(JOB) Copy out exactly the lines from the one containing "Mediakortti" to the end of the records below, both included, and nothing else.

─── DATA SUPPLIED ───

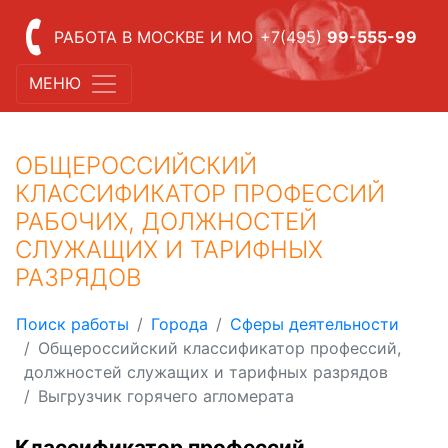
РАБОТА В МОСКВЕ И МО
+7(495)
99-555-99
МЕНЮ
ОБЩЕРОССИЙСКИЙ
КЛАССИФИКАТОР ПРОФЕССИЙ
РАБОЧИХ, ДОЛЖНОСТЕЙ
СЛУЖАЩИХ И ТАРИФНЫХ
РАЗРЯДОВ
Поиск работы
Города
Сферы деятельности
Общероссийский классификатор профессий,
должностей служащих и тарифных разрядов
Выгрузчик горячего агломерата
Классификатор профессий,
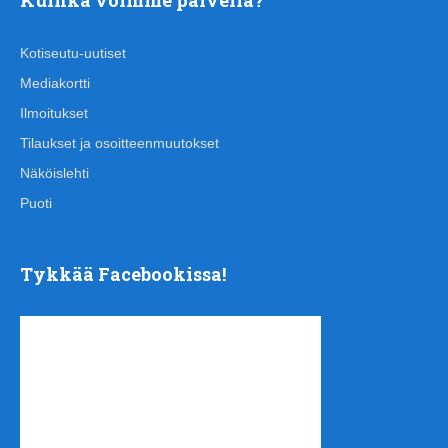
Kotiseutu-uutiset
Mediakortti
Ilmoitukset
Tilaukset ja osoitteenmuutokset
Näköislehti
Puoti
Tykkää Facebookissa!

───

(YOUR SOLUTION)
Mediakortti
Ilmoitukset
Tilaukset ja osoitteenmuutokset
Näköislehti
Puoti
Tykkää Facebookissa!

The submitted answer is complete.